La ciudad de China en la que es imposible dar un paso sin que una cámara analice tu rostro

En Chongqing 2.580.000 cámaras vigilan cada uno de los movimientos de sus 15,3 millones de habitantes

Imagina una ciudad que sabe antes que tú mismo si hiciste algo que no debías hace 5 o 6 años. Una ciudad que te graba, analiza tu imagen, escanea tu rostro y toma la decisión de rebuscar en tu historial en busca de actividades delictivas. Y todo ello mientras paseas por una calle repleta de tiendas y corres por el parque. Pues bien, esa ciudad ya existe y está en China. Sí, el Big Brother del presente se llama Chongqing y tiene más cámaras de seguridad por habitante que ningún otro lugar del mundo. Nada menos que 2.580.000 cámaras vigilan cada uno de los movimientos de sus 15,3 millones de habitantes, es decir, una cámara por cada seis habitantes. Según un inquietante artículo de The Guardian, de las 10 ciudades más videovigiladas del mundo ocho están en China. Solamente Londres y Atlanta se cuelan en un ranking en el que el gigante asiático marca la diferencia.

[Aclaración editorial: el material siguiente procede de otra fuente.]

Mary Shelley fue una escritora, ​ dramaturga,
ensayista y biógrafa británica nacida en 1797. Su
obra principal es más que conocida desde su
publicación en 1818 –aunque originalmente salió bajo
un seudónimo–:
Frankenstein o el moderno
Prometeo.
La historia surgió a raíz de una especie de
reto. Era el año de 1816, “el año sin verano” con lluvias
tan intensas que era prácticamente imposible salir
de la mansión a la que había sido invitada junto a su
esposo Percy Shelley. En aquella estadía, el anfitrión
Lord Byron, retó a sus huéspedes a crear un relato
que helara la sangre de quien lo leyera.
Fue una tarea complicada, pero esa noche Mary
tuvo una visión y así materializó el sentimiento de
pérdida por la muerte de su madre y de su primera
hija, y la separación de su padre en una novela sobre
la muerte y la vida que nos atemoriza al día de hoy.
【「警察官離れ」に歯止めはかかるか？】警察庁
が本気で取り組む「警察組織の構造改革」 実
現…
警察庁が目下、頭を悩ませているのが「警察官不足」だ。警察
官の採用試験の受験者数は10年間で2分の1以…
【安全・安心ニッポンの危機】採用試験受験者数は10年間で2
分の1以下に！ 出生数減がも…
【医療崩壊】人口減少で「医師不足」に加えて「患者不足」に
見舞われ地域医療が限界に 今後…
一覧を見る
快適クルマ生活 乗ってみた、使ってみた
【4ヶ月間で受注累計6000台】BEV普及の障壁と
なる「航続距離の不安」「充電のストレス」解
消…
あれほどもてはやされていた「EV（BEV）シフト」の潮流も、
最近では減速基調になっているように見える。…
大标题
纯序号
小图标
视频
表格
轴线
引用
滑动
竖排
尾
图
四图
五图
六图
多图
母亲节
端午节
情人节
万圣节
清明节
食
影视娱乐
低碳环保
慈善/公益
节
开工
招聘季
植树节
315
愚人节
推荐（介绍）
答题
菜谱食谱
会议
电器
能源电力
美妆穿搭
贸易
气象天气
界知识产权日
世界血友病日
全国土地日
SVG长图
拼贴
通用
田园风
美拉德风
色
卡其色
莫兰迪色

Pero más allá de las cifras, el nivel de vigilancia al que se somete a la población de esta ciudad está a otro nivel, a un paso del escenario de completa intrusión imaginado por George Orwell en su novela 1984. Chongqing forma parte del programa piloto contra la delincuencia Xue Liang (‘ojos atentos’) que analiza los rostros de los ciudadanos en la calle mediante tecnologías de reconocimiento facial para clasificarlos, valorarlos y determinar la fiabilidad de los mismos como buenos ciudadanos o delincuentes. Esto permite que los delincuentes fichados en sus bases de datos puedan ser apresados incluso antes de cometer nuevos delitos. De hecho, el control social a gran escala está tan normalizado y aceptado en China que en 2020 el país contará con 626 millones de cámaras de videovigilancia.

De nada importan las quejas de organizaciones como Human Rights Watch (HRW) que recuerdan que estas tecnologías, y su uso extensivo y sistemático por parte del gobierno chino, violan derechos fundamentales recogidos en el Pacto Internacional de Derechos Civiles y Políticos. "Estos sistemas se están desarrollando e implementando sin la protección a la privacidad frente a la vigilancia estatal. Es posible que no haya antecedentes históricos de una vigilancia masiva tan profunda, amplia e invasiva como la que el Gobierno chino está ejerciendo sobre sus ciudadanos”, declaró la portavoz de HRW, Maya Wang. El problema real está en que el modelo chino, aunque con matices, avanza lenta pero firmemente en Estados Unidos, Rusia, Reino Unido, Singapur cuyos gobiernos no paran de invertir en estas tecnologías. Parece que Chongqing no es más que el laboratorio de lo que está por venir.